大学に「子ども食堂」開設相次ぐ 運営の中心は学生 福岡

9/14(木) 9:00配信

西日本新聞

 社会福祉士や臨床心理士を養成する福岡県内の大学で、学内施設を活用した子ども食堂の開設が相次いでいる。運営の中心は学生たち。無料の学習支援教室に通う子どもなどへの専門性を生かした支援と同時に、学生の将来を見据えた学びにつなげる狙いもある。

 筑紫女学園大(福岡県太宰府市)が8月10日、学内で開いた子ども食堂には県内の中学生12人が参加。社会福祉士を目指す人間科学部の学生らが世話役を担った。食の交流に併せて、子どもに進学への意欲も高めてもらおうと企画した。

 イベントは午前からあり、学生たちは食事の前に学内を案内し、大学での授業の様子や時間割を紹介。同学部3年の三砂侑子さん(21)は、自身も利用する奨学金制度などの支援制度について説明し「夢に向かって頑張りたいという気持ちがあれば制度を使ってみてください」と呼び掛けた。

 参加者は学生食堂で好きなメニューを選び、食事を取りながら学生と交流。3年の中山日向子さん(21)は「将来をしっかり見据える子どももいた。継続して接し、もっと悩みを相談してもらえるよう寄り添いたい」と意欲を語った。

「居心地の良い場をつくりたい」

 子ども食堂は7月以降、3回開催。指導する大西良准教授(社会福祉学)は「子ども食堂での交流は福祉の仕事に就く学生のキャリアアップにつながる。子どもたちも進学を意識して向上心を持つ機会になり、今後も続けたい」と話した。

 福岡大(福岡市城南区)は7月、親に精神疾患のある子ども向けの食堂をスタートさせた。NPO法人などと共催し、運営には看護師や精神保健福祉士のほか、臨床心理士を目指す人文学部の学生も加わる。大学の専門性を生かして、従来の枠組みでは行き届かない子どもを支援するモデルケースとしたい考えだ。

 同大の皿田洋子教授(臨床心理学)は「親が精神疾患の子どもはやりたいことを我慢し、親にも気を使っている。周囲の支えを経験すれば困ったときに相談しやすくなる」と企画の狙いを説明する。グリーンコープ連合(福岡市)から食材の提供を受け、スタッフは事前の会議で子どもの家庭環境などの情報を共有した。

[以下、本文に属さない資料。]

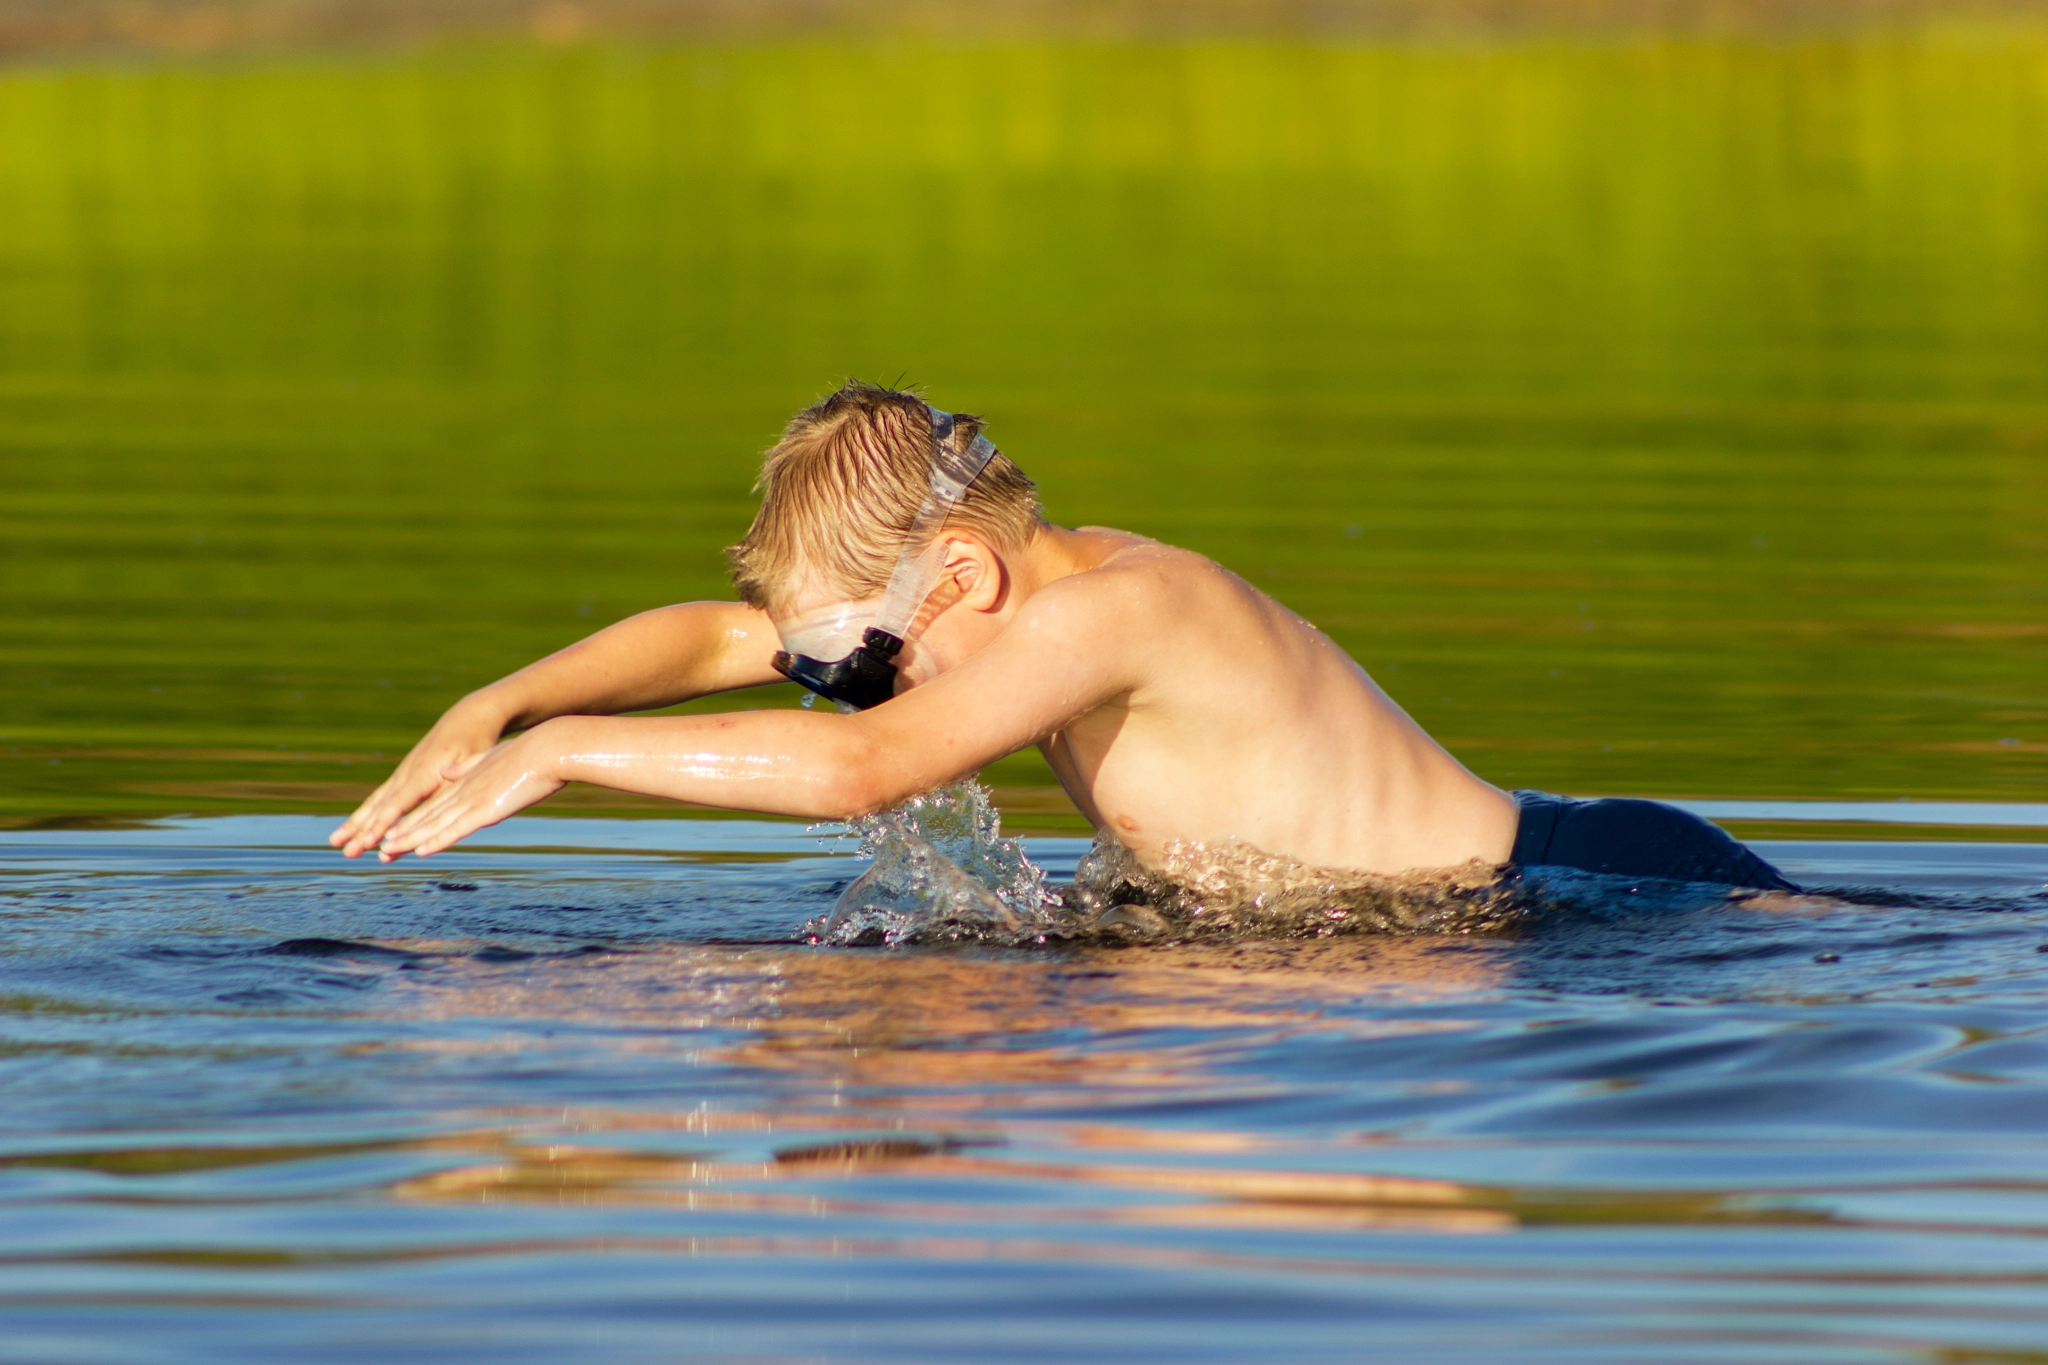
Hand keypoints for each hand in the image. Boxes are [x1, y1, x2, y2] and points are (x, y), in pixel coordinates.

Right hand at [330, 702, 508, 857]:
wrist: (469, 717)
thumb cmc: (474, 743)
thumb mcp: (468, 765)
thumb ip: (449, 789)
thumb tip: (435, 813)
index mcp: (423, 773)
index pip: (397, 804)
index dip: (383, 824)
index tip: (368, 842)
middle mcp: (407, 773)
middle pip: (379, 806)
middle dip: (360, 829)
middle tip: (342, 850)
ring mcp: (403, 773)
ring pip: (375, 802)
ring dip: (356, 823)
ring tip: (335, 842)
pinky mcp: (406, 774)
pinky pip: (382, 797)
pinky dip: (368, 813)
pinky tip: (357, 828)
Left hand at [371, 726, 566, 861]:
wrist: (550, 748)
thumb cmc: (532, 754)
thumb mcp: (494, 758)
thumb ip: (470, 767)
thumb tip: (448, 773)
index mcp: (467, 780)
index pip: (434, 804)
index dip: (413, 819)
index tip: (394, 830)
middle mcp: (465, 790)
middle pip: (428, 816)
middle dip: (403, 833)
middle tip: (381, 848)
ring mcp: (474, 800)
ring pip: (435, 824)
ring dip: (411, 839)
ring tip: (388, 851)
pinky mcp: (487, 809)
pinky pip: (457, 828)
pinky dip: (437, 840)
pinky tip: (421, 851)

 8月19日に開いた子ども食堂には園児や小学生5人が参加。学生たちと風船遊びなどをし、手巻きずしやケーキ作りを楽しんだ。子どもたちに人気だった人文学部3年の宮丸徹也さん(21)は「子どもは私たちを身近な存在として接してくれたようだ」と笑った。

 食堂は月1回を予定し、今後は子どもが親の疾患にどう向き合うかなどの内容も盛り込んでいく。スクールカウンセラーを目指す宮丸さんは「子どもと大人のパイプ役となり、居心地の良い場をつくりたい」と話した。